RECORDED DATA:
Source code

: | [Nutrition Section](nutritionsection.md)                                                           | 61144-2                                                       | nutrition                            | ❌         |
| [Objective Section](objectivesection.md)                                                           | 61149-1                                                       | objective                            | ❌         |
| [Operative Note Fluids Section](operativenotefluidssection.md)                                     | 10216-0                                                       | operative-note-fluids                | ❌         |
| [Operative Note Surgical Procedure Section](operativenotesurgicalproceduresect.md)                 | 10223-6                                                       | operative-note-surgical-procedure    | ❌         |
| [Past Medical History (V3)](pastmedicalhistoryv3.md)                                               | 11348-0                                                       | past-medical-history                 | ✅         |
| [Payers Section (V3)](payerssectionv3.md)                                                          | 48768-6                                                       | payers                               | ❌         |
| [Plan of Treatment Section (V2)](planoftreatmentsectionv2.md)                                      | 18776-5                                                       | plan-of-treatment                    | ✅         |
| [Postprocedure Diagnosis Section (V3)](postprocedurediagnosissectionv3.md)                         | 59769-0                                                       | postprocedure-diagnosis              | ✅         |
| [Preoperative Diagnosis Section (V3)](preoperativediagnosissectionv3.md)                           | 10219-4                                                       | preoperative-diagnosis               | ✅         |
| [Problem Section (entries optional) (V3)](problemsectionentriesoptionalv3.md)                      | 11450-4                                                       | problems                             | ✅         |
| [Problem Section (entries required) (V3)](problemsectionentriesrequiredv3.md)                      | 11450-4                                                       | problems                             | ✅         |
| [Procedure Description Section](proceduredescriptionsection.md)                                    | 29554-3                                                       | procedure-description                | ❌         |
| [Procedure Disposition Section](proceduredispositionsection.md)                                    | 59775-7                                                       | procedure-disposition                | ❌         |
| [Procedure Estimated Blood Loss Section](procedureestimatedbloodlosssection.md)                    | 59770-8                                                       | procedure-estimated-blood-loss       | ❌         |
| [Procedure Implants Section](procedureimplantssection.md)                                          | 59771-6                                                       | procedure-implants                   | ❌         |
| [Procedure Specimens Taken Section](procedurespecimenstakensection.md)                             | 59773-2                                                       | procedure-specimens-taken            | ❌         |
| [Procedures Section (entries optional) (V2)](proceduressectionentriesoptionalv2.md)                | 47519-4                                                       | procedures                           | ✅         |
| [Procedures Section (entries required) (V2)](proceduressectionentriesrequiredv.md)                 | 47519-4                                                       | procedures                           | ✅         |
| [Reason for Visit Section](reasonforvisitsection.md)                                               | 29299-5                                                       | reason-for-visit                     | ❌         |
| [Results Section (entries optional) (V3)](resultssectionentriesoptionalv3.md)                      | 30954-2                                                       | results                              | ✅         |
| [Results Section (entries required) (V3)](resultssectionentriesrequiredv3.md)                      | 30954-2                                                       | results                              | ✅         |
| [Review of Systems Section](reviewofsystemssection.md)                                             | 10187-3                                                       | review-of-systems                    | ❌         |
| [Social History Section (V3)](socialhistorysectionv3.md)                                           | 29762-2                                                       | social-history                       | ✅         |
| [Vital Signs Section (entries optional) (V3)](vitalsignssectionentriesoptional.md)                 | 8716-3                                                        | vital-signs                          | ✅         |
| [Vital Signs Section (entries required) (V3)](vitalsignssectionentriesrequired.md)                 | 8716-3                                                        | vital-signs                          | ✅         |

REQUEST: The stretch of entries above that starts with the line containing "(entries required) (V3)](resultssectionentriesrequiredv3.md)" and goes on through the line containing "[Social History Section" is to be transcribed exactly, and no other line is to be transcribed.

THE ANSWER:
| [Results Section (entries required) (V3)](resultssectionentriesrequiredv3.md)                      | 30954-2                                                       | results                              | ✅         |
| [Review of Systems Section](reviewofsystemssection.md)                                             | 10187-3                                                       | review-of-systems                    | ❌         |
| [Social History Section (V3)](socialhistorysectionv3.md)                                           | 29762-2                                                       | social-history                       | ✅         |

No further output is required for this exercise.